= Beginning of Section =
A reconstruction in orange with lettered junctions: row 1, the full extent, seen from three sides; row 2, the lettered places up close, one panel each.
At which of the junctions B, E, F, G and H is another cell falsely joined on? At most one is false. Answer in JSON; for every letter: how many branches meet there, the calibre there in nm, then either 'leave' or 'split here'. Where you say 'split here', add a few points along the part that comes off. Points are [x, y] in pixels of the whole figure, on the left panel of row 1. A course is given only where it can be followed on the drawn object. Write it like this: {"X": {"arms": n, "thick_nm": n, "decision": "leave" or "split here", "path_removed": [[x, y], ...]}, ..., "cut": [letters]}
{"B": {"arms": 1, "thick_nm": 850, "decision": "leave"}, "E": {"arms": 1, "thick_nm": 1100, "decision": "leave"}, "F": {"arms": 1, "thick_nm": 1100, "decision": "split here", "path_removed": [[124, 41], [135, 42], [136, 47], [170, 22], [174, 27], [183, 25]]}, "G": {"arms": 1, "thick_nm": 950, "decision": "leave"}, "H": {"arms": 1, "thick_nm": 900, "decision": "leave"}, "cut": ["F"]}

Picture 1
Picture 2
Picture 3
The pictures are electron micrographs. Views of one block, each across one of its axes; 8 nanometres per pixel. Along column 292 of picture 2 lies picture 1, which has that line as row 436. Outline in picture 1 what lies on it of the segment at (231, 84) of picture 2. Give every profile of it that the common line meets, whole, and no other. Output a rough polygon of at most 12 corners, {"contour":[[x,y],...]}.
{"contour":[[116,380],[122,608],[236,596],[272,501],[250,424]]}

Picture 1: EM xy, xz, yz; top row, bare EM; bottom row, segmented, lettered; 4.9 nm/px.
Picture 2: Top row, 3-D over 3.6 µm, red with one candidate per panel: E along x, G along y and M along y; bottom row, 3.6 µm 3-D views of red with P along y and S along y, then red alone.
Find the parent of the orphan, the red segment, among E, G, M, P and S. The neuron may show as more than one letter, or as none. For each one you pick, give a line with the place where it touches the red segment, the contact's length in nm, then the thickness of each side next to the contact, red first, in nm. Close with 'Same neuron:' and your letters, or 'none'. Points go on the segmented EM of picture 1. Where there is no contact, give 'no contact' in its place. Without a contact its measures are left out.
= End of Section =
● **Exercise description**:
Write out the whole listing verbatim.

● **Result for this task**:
A reconstruction in orange with lettered junctions: row 1, the full extent, seen from three sides; row 2, the lettered places up close, one panel each.
At which of the junctions B, E, F, G and H is another cell falsely joined on? At most one is false. Answer in JSON; for every letter: how many branches meet there, the calibre there in nm, then either 'leave' or 'split here'. Where you say 'split here', add a few points along the part that comes off. Points are [x, y] in pixels of the whole figure, on the left panel of row 1. A course is given only where it can be followed on the drawn object. Write it like this: {"X": {"arms": n, "thick_nm": n, "decision": "leave" or "split here", "path_removed": [[x, y], ...]}, ..., "cut": [letters]}
{"B": {"arms": 1, "thick_nm": 850, "decision": "leave"}, "E": {"arms": 1, "thick_nm": 1100, "decision": "leave"}, "F": {"arms": 1, "thick_nm": 1100, "decision": "split here", "path_removed": [[124, 41], [135, 42], [136, 47], [170, 22], [174, 27], [183, 25]]}, "G": {"arms": 1, "thick_nm": 950, "decision": "leave"}, "H": {"arms": 1, "thick_nm": 900, "decision": "leave"}, "cut": ["F"]}

Picture 1
Picture 2
Picture 3
The pictures are electron micrographs. Views of one block, each across one of its axes; 8 nanometres per pixel. Along column 292 of picture 2 lies picture 1, which has that line as row 436. Outline in picture 1 what lies on it of the segment at (231, 84) of picture 2. Give every profile of it that the common line meets, whole, and no other. Output a rough polygon of at most 12 corners, {"contour":[[x,y],...]}.
{"contour":[[116,380],[122,608],[236,596],[272,501],[250,424]]}

Picture 1: EM xy, xz, yz; top row, bare EM; bottom row, segmented, lettered; 4.9 nm/px.
Picture 2: Top row, 3-D over 3.6 µm, red with one candidate per panel: E along x, G along y and M along y; bottom row, 3.6 µm 3-D views of red with P along y and S along y, then red alone.
Find the parent of the orphan, the red segment, among E, G, M, P and S. The neuron may show as more than one letter, or as none. For each one you pick, give a line with the place where it touches the red segment, the contact's length in nm, then the thickness of each side next to the contact, red first, in nm. Close with 'Same neuron:' and your letters, or 'none'. Points go on the segmented EM of picture 1. Where there is no contact, give 'no contact' in its place. Without a contact its measures are left out.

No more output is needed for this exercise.